About this task
Leave out all images and set down the records exactly as given.

Stored data entries
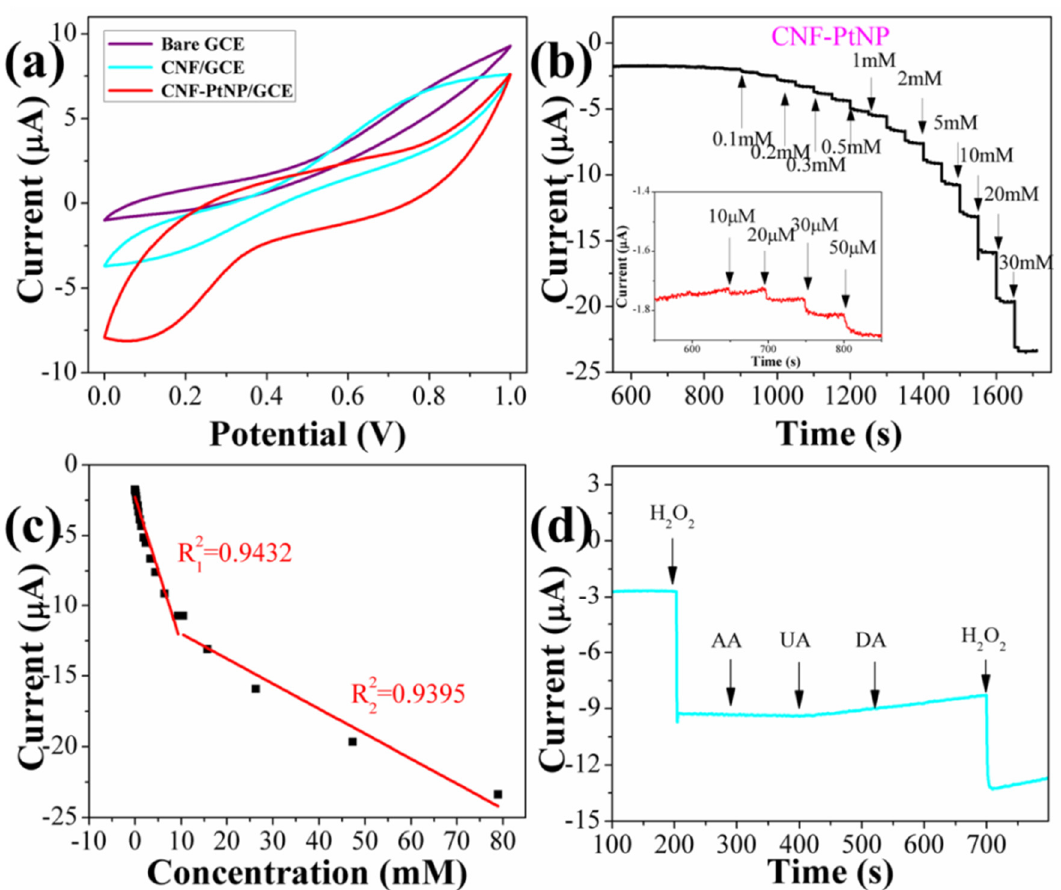
Figure 7. Electrochemical detection of H 2 O 2 : ( a ) Cyclic voltammograms (CVs) of glass carbon electrode (GCE) and GCEs modified with CNFs and CNF-PtNP hybrids; ( b ) I-T response of CNF-PtNP modified GCE; ( c ) Calibrated line; and ( d ) Selectivity of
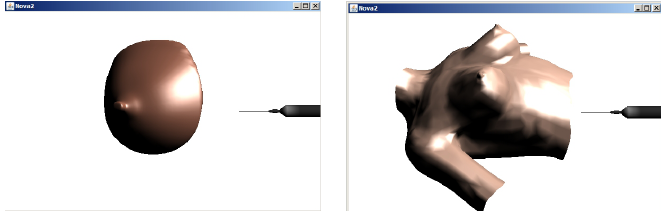
Figure 8. Example of applications of colocar and illumination models used in ViMeTGame .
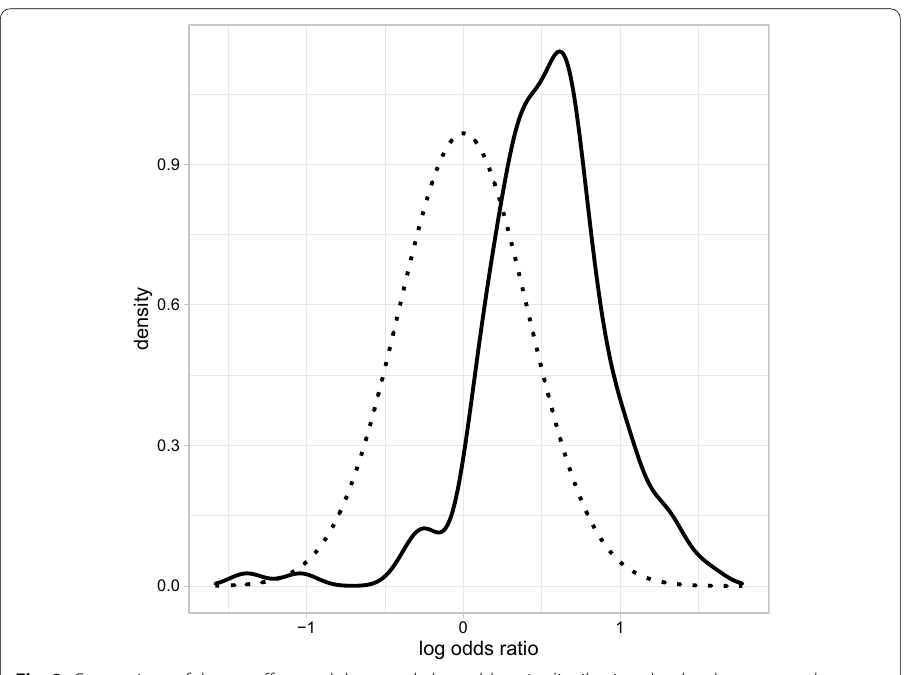
Fig. 2 Comparison of the no‑effect and the sample log odds ratio distributions by development and controlled for language (full sample, dotted = =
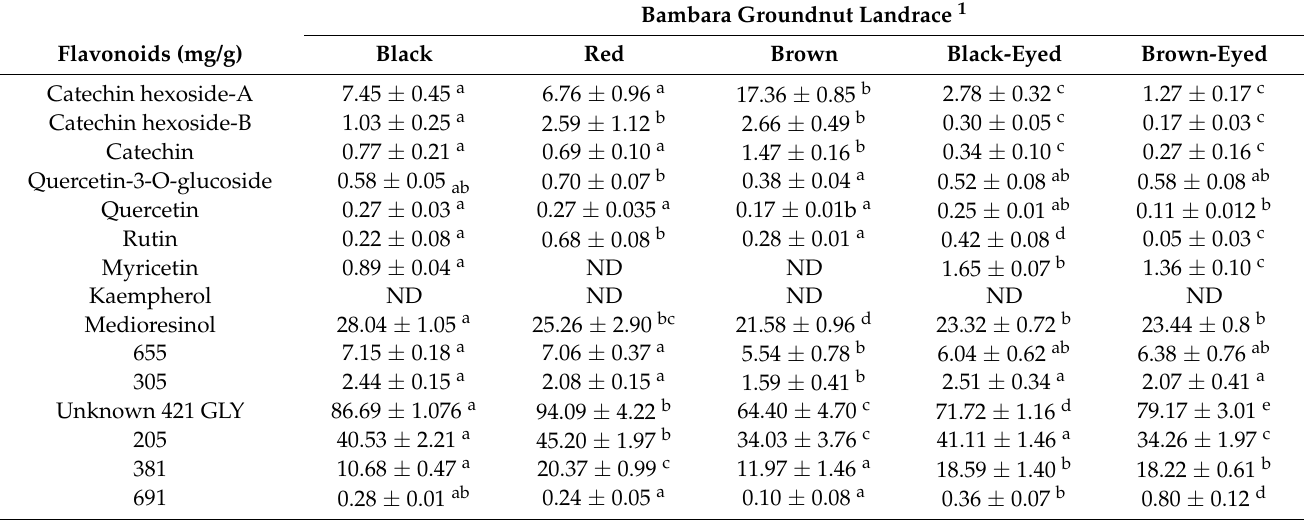
Table 2. Flavonoids detected in the ethanolic extracts of the cotyledons of five different Bambara groundnut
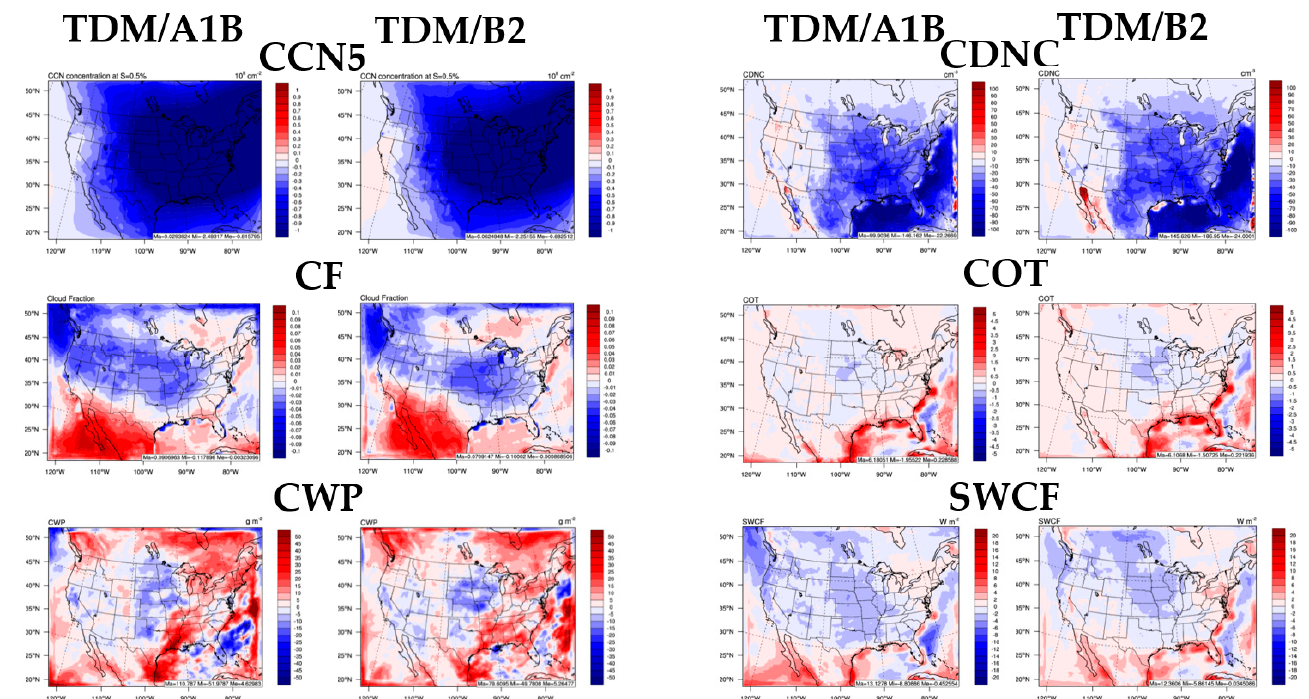
Figure 7. Absolute changes of annual average cloud condensation nuclei at supersaturation 0.5% (CCN5), cloud droplet number concentration (CDNC), cloud fraction (CF), cloud optical thickness (COT), cloud water path (CWP), and shortwave cloud forcing (SWCF) between the future and current decade for TDM/A1B and TDM/B2.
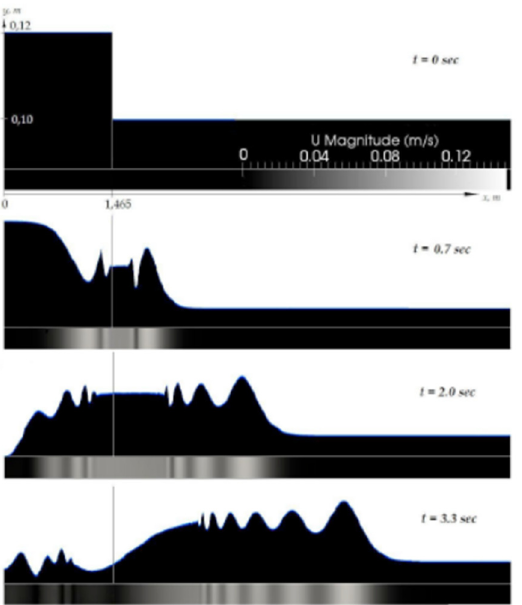
Figure 5. Modeling the process of generating a tsunami-type wave in a wave flume by an ideal generator at H = 0.103 m, A/H = 0.1.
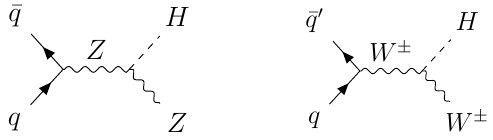
Figure 2 . Exemplary Feynman diagrams for the ZH and WH background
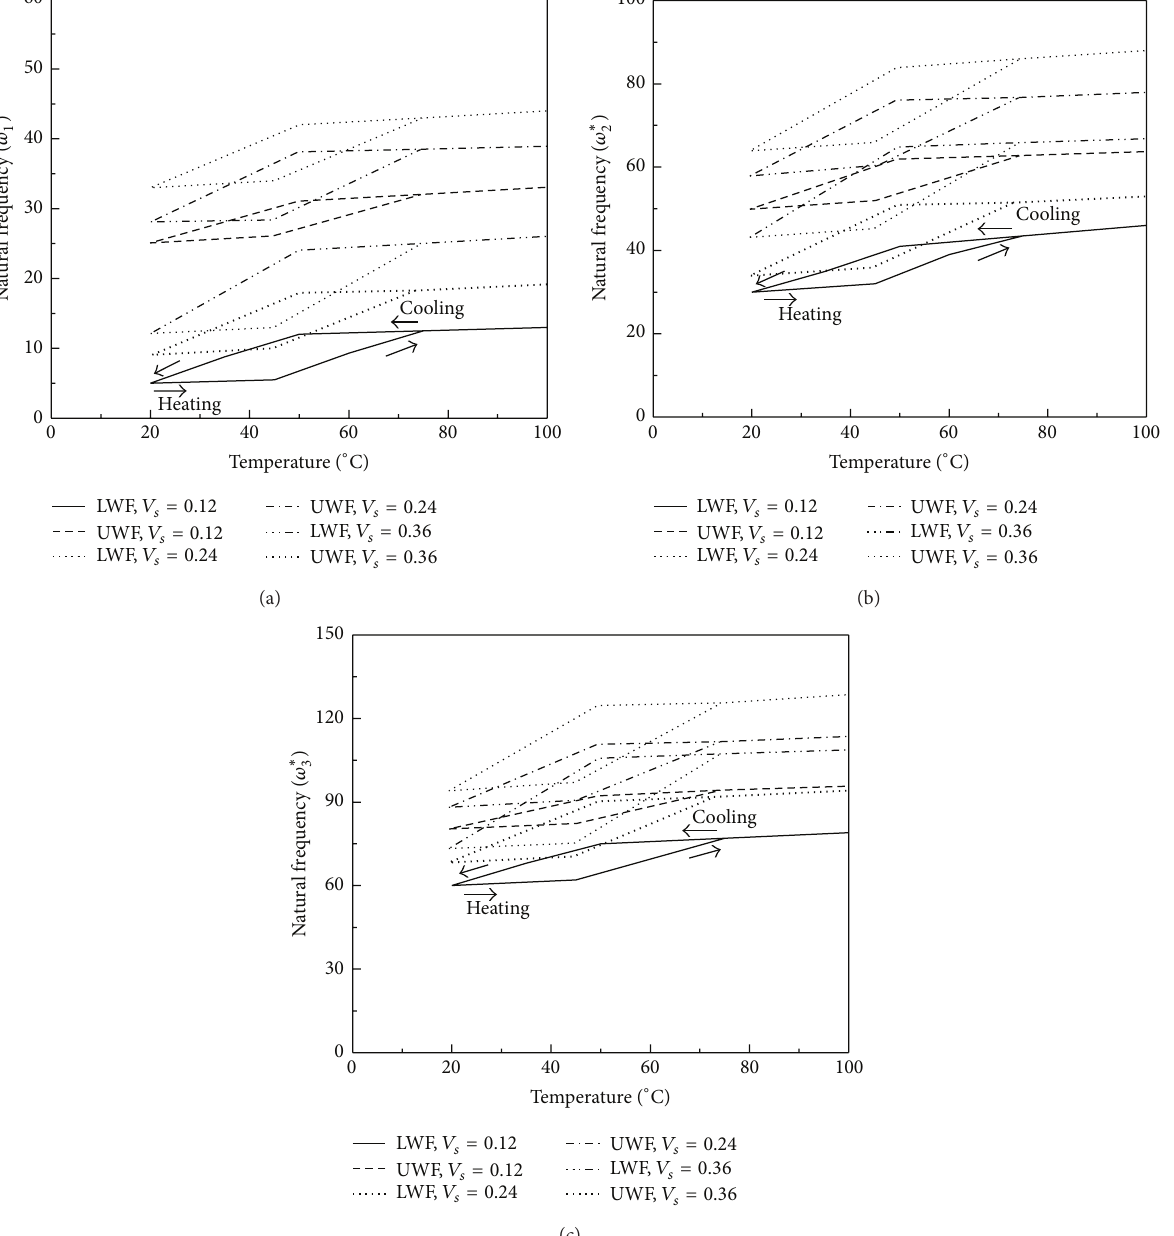
Figure 4: The first three natural frequencies versus temperature for different SMA wire fractions ( Ω ∗ = 5 rad/s; 𝜃 = 30 ∘ ; 𝜀 0 = 0.067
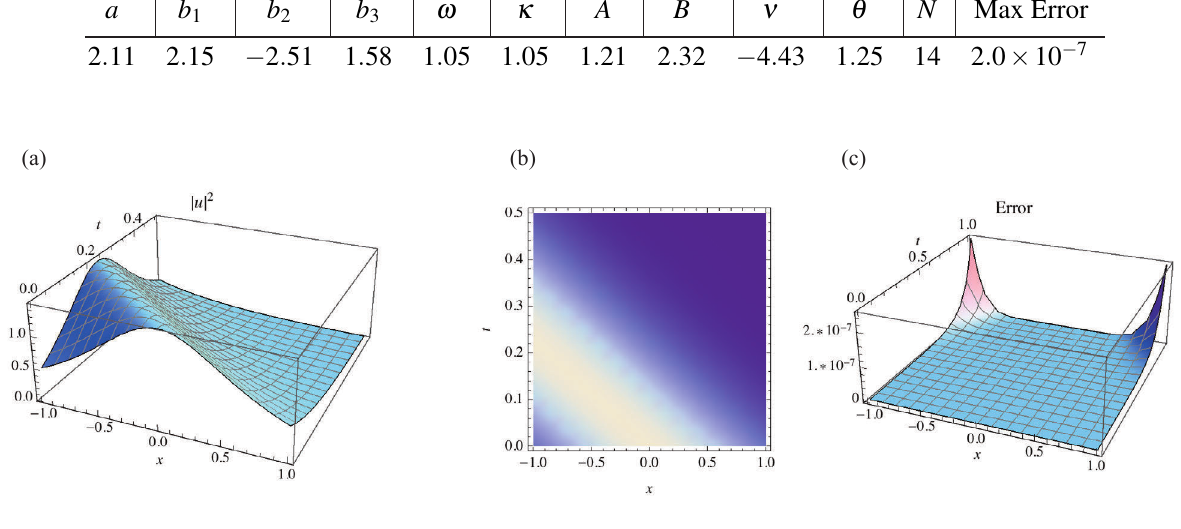
Fig. 2. Graphical representation of the results of example 2: (a) 3D bright soliton, (b) 2D density contour and (c) Absolute error with N = 14 iteration steps.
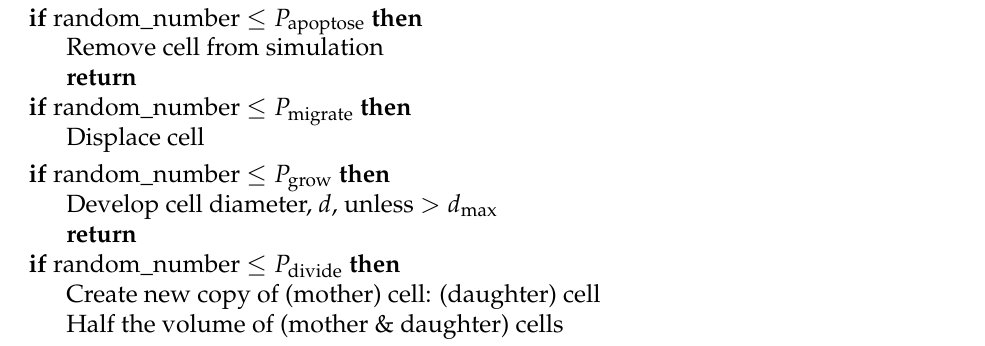
Algorithm 1 Cell behaviour algorithm that is iterated for all cells (agents) and for all time-steps of an ABM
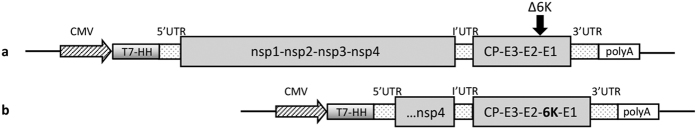
Organization map of SAV3 cDNA in plasmids.(a) SAV3 6K-deleted cDNA plasmid (FL-∆6K): the entire 6K gene was removed from SAV3 full-length genome. (b) Helper cDNA plasmid (Helper-6K): 100 bases of nsp4 C-terminal together with the whole 26S subgenome containing 6K gene were included in the helper plasmid. HH: hammerhead ribozyme sequence, a self-cleavage ribozyme providing the exact 5′ viral end after RNA transcription from cDNA plasmid.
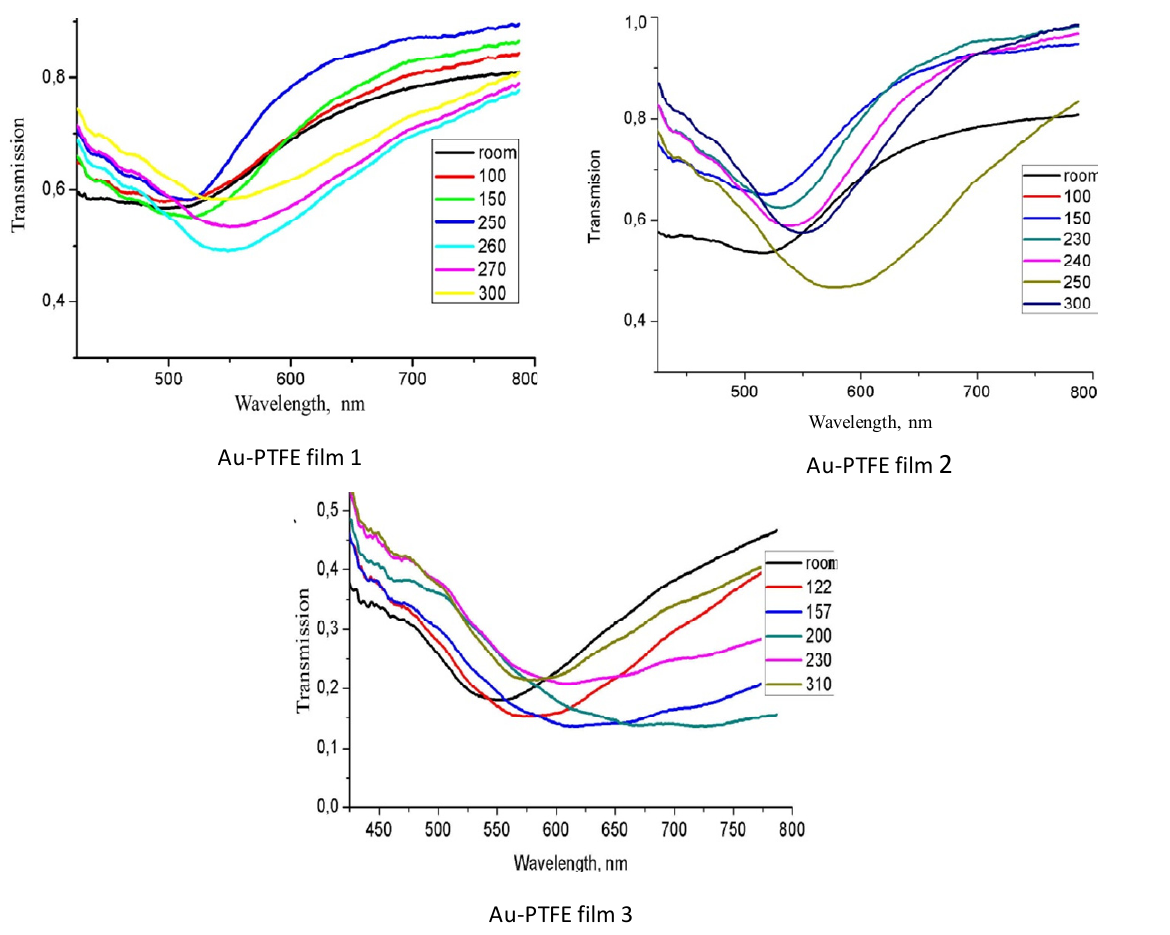
Figure 3. Optical transmission spectra of the Au + PTFE films recorded during the annealing. Au concentration is increased from 1 to 3 (from about 5 to 21 vol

Response to this exercise
Figure 7. Electrochemical detection of H 2 O 2 : ( a ) Cyclic voltammograms (CVs) of glass carbon electrode (GCE) and GCEs modified with CNFs and CNF-PtNP hybrids; ( b ) I-T response of CNF-PtNP modified GCE; ( c ) Calibrated line; and ( d ) Selectivity of
Figure 8. Example of applications of colocar and illumination models used in ViMeTGame .
Fig. 2 Comparison of the no‑effect and the sample log odds ratio distributions by development and controlled for language (full sample, dotted = =
Table 2. Flavonoids detected in the ethanolic extracts of the cotyledons of five different Bambara groundnut
Figure 7. Absolute changes of annual average cloud condensation nuclei at supersaturation 0.5% (CCN5), cloud droplet number concentration (CDNC), cloud fraction (CF), cloud optical thickness (COT), cloud water path (CWP), and shortwave cloud forcing (SWCF) between the future and current decade for TDM/A1B and TDM/B2.
Figure 5. Modeling the process of generating a tsunami-type wave in a wave flume by an ideal generator at H = 0.103 m, A/H = 0.1.
Figure 2 . Exemplary Feynman diagrams for the ZH and WH background
Figure 4: The first three natural frequencies versus temperature for different SMA wire fractions ( Ω ∗ = 5 rad/s; 𝜃 = 30 ∘ ; 𝜀 0 = 0.067
Fig. 2. Graphical representation of the results of example 2: (a) 3D bright soliton, (b) 2D density contour and (c) Absolute error with N = 14 iteration steps.
Algorithm 1 Cell behaviour algorithm that is iterated for all cells (agents) and for all time-steps of an ABM
Organization map of SAV3 cDNA in plasmids.(a) SAV3 6K-deleted cDNA plasmid (FL-∆6K): the entire 6K gene was removed from SAV3 full-length genome. (b) Helper cDNA plasmid (Helper-6K): 100 bases of nsp4 C-terminal together with the whole 26S subgenome containing 6K gene were included in the helper plasmid. HH: hammerhead ribozyme sequence, a self-cleavage ribozyme providing the exact 5′ viral end after RNA transcription from cDNA plasmid.
Figure 3. Optical transmission spectra of the Au + PTFE films recorded during the annealing. Au concentration is increased from 1 to 3 (from about 5 to 21 vol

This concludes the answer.